#### Objective:
Carry on the passage below about Mr. Webster's address at the Plymouth anniversary, starting after its last sentence.

These reflections gathered interest from the convention then in session. It was impossible not to feel with unusual force the contrast between the circumstances under which the first simple compact of government, the germ of the American constitutions, was drawn up on board the Mayflower, and those under which the assembled experience, wisdom, and patriotism of the State were now engaged in reorganizing the government. Several of the topics which presented themselves to Mr. Webster's mind, and were discussed by him at Plymouth, had entered into the debates of the convention a few days before. Still more, the close of the second century from the landing of the Fathers, with all its mighty series of events in the social, political, and moral world, gave the highest interest to the occasion. Six New England generations were to pass in review. It was an anniversary which could be celebrated nowhere else as it could be at Plymouth. It was such an anniversary, with its store of traditions, comparisons, and anticipations, as none then living could witness again. The Pilgrim Society gave utterance to the unanimous feeling of the community, in calling upon Mr. Webster to speak for the whole people of New England, at home and abroad, on this great occasion.

#### Data block:
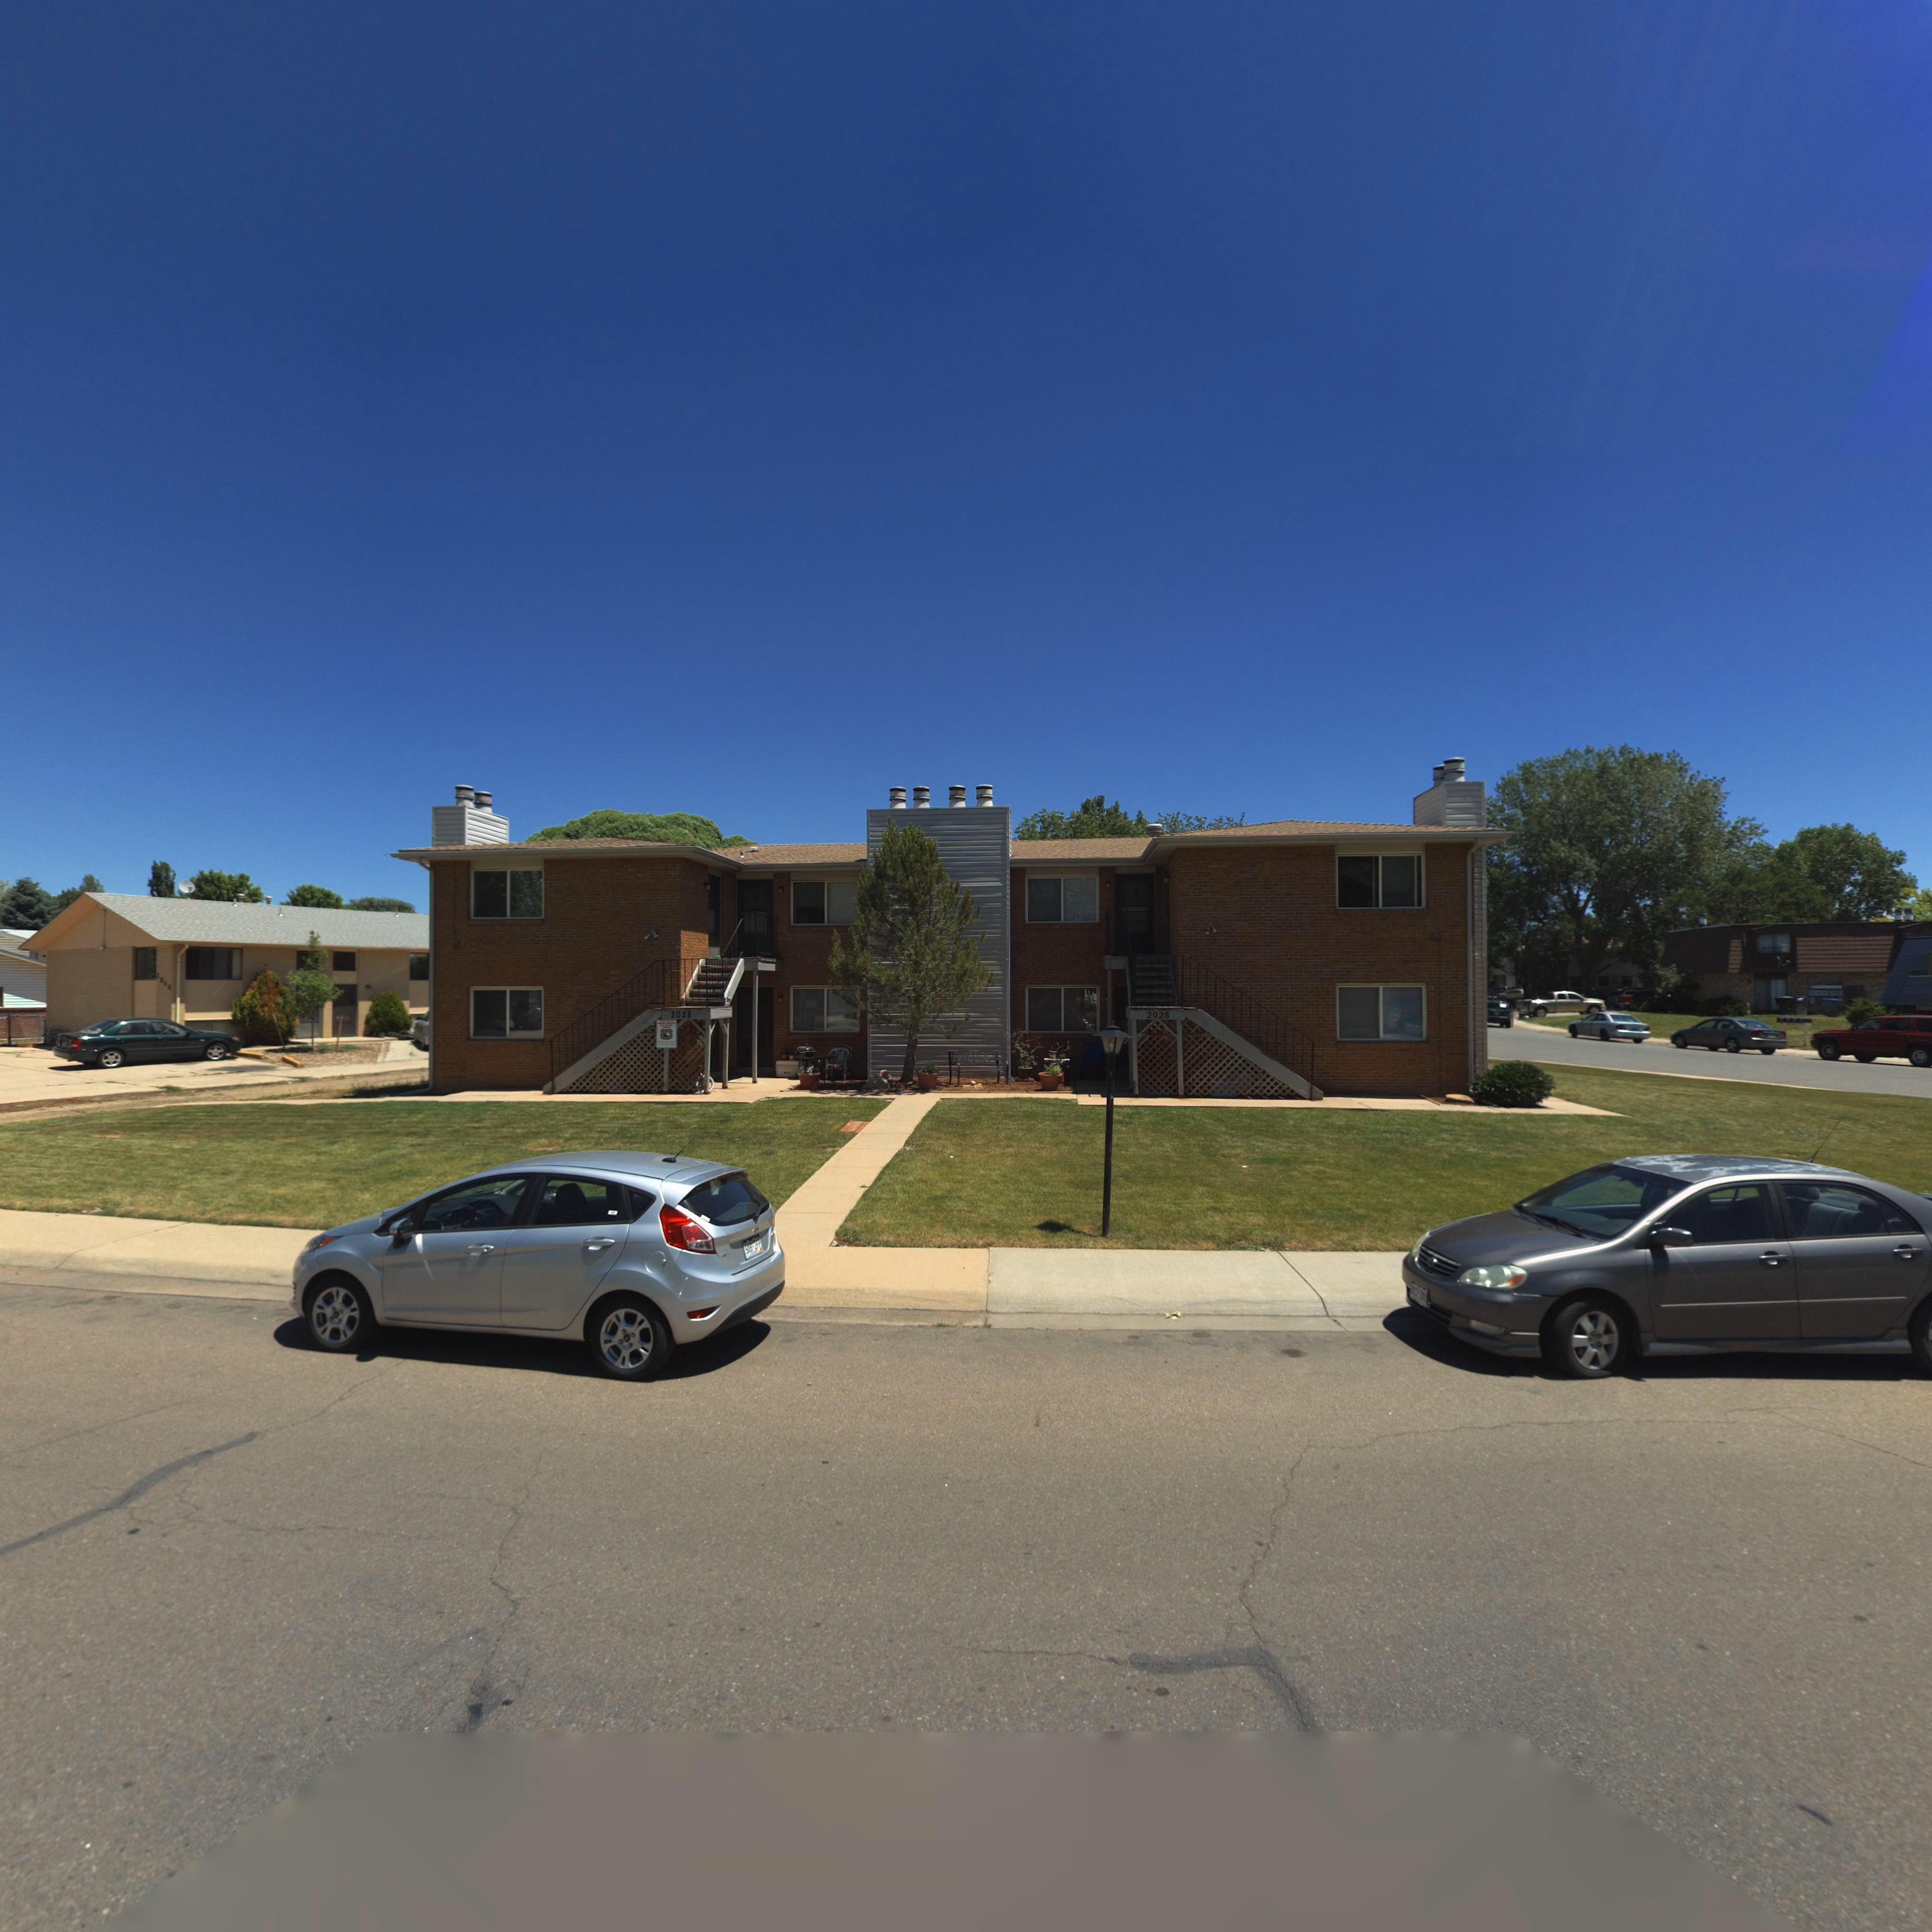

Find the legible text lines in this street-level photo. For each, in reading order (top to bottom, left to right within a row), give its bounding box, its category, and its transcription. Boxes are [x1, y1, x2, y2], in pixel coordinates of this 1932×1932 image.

#### Task output:
The discourse delivered by him in pursuance of their invitation, in some respects the most remarkable of his performances, begins the series of his works contained in the present collection. The felicity and spirit with which its descriptive portions are executed; the affecting tribute which it pays to the memory of the Pilgrims; the moving picture of their sufferings on both sides of the water; the masterly exposition and analysis of those institutions to which the prosperity of New England under Providence is owing; the eloquent inculcation of those

great principles of republicanism on which our American commonwealths are founded; the instructive survey of the past, the sublime anticipations of the future of America, — have long since given this discourse a classical celebrity. Several of its soul-stirring passages have become as household words throughout the country. They are among the most favorite of the extracts contained in the school-books. An entire generation of young men have derived from this noble performance some of their first lessons in the true principles of American republicanism. It obtained at once a wide circulation throughout the country, and gave to Mr. Webster a position among the popular writers and speakers of the United States scarcely below that which he had already attained as a lawyer and a statesman. It is doubtful whether any extra-professional literary effort by a public man has attained equal celebrity.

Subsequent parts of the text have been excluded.